Minor aside: I have to say, I really do not like British fudge. I know, I know, what heathen thoughts do I speak. However, growing up in South Jersey, our seaside fudge was creamy, dense and smooth, like eating butter. All fudge I’ve ever had in the UK is gritty, crumbly and way too sweet. Fellow American expats, have you noticed this? It drives me crazy!
DAY THREE: BOSHERSTON, BROADHAVEN AND SUNSETS AT FRESHWATER WEST
Our final leg of the trip began with a short car journey to see the lily ponds of Bosherston. “And otters!” I exclaimed with too much enthusiasm for a nearly-30-year-old. “The sign says there are otters. I now cannot be complete until I see them.” Why I know that Stag and his family are perfect: they all thought this was a totally normal thing to say.Hiking around the lilyponds was one of the most peaceful, ‘slow-living’ experiences I’ve had for some time. We took our time just gazing out at the water, watching dragonflies dance in the air, soaking in the sun (and looking for otters, obvs). We were so lucky to have complete sun the entire weekend in Wales — a rarity, or so I’m told.

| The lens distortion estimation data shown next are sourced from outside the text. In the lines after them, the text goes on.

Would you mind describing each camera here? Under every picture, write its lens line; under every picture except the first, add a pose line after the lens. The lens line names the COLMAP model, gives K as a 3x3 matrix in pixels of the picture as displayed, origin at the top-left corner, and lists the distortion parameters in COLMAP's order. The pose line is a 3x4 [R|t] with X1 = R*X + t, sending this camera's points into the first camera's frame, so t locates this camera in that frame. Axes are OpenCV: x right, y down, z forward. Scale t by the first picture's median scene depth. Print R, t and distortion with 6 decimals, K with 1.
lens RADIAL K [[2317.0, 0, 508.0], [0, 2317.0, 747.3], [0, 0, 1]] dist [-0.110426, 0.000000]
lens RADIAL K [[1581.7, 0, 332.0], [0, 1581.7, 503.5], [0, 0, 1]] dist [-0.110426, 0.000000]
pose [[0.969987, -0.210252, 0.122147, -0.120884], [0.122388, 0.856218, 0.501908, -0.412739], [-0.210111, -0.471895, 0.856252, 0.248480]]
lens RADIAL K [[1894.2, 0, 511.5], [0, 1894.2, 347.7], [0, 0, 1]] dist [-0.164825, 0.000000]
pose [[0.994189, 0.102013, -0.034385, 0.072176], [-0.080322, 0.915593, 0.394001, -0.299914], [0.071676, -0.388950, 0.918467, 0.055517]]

The lily ponds of Bosherston gives way to the coast of Broadhaven — and what a coast it is. So different from the dark waters and flat landscape of America’s Atlantic that I’m used to. This coast is rocky, rugged and wild. Like something out of an ancient tale.
After dipping our toes in the water — and hiking up to the highest hill to get some epic photos — the sun was really blazing down on us. Our walk back felt slow and sticky. Which then made the pit stop for some Welsh ice cream even more refreshing and delicious.
By the late afternoon, we were trekking over the sand dunes to reach Freshwater West, a little cove that Stag’s family have been visiting for a beach barbecue for years and years. It was a full family affair, complete with every kind of barbecued meat you could ask for. Stag’s cousins showed me the ropes of setting up the barbecue, and I quickly started to feel like this is the life I was meant to lead.
We sat around the fire, drinking (soda for me — still fragile from Cardiff!), eating and chatting, watching the sun go down on the horizon.
That sunset though. Honestly, I didn’t even see such awe-inspiring a sunset when we were in Hawaii. The rugged Welsh landscape adds to it, I think, creating an air of magic that I’ve only rarely experienced (in Ireland, actually, which makes sense).
We drove home the following afternoon — only after Stag’s wonderful Auntie put on a very delectable brunch spread. Which may or may not have seen me eating my weight in Welsh cheese.
If there’s one thing my weekend in Wales taught me, is that if If you haven’t found yourself adventuring in Pembrokeshire yet — you really, really should.